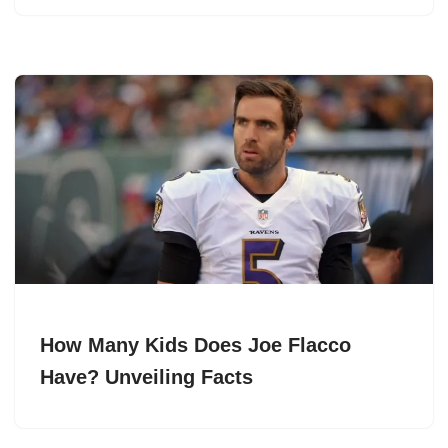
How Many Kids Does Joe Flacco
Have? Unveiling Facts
--
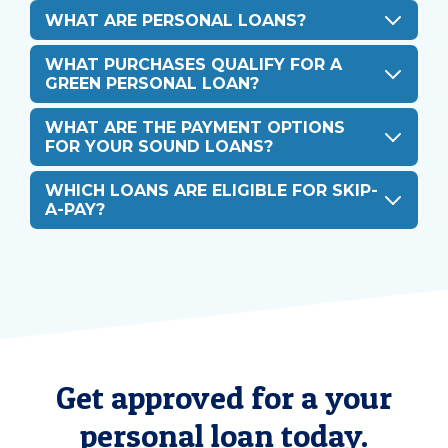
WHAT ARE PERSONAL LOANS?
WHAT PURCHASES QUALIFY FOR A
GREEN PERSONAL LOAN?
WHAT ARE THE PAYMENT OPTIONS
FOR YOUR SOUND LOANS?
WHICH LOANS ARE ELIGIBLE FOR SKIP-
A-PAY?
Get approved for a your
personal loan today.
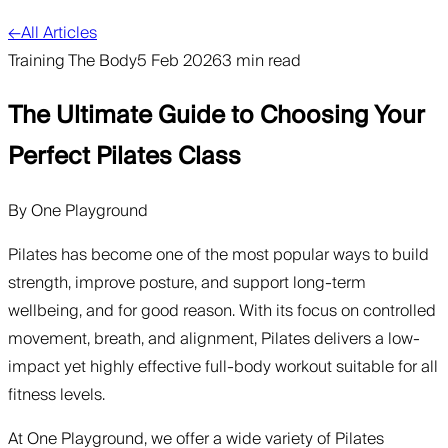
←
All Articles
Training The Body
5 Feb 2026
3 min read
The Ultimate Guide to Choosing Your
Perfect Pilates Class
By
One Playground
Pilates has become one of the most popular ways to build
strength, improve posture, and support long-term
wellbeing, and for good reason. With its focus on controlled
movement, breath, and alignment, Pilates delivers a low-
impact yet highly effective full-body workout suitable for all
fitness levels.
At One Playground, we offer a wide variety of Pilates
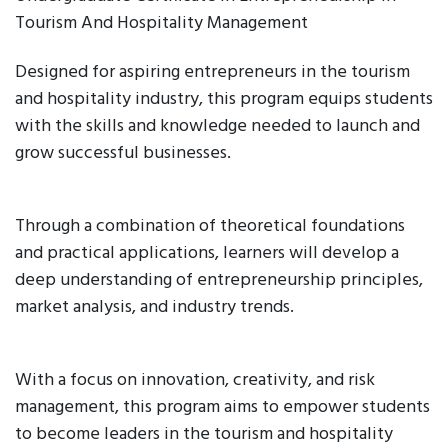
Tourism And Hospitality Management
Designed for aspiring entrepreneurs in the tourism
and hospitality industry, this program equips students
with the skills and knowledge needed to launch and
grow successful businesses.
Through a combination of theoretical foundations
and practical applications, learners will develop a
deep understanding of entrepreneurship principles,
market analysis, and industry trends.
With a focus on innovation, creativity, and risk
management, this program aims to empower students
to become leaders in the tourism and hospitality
* * *
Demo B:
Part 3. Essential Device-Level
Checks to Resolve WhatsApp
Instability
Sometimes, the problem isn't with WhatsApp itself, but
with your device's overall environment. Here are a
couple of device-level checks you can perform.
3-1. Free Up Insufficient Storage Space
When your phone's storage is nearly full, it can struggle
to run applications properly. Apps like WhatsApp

What is being asked:
Your answer must be the lines above from the one containing "grow successful businesses." to the one containing "to become leaders", both included, restated word for word.

Answer space:
grow successful businesses.
Through a combination of theoretical foundations
and practical applications, learners will develop a
deep understanding of entrepreneurship principles,
market analysis, and industry trends.
With a focus on innovation, creativity, and risk
management, this program aims to empower students
to become leaders in the tourism and hospitality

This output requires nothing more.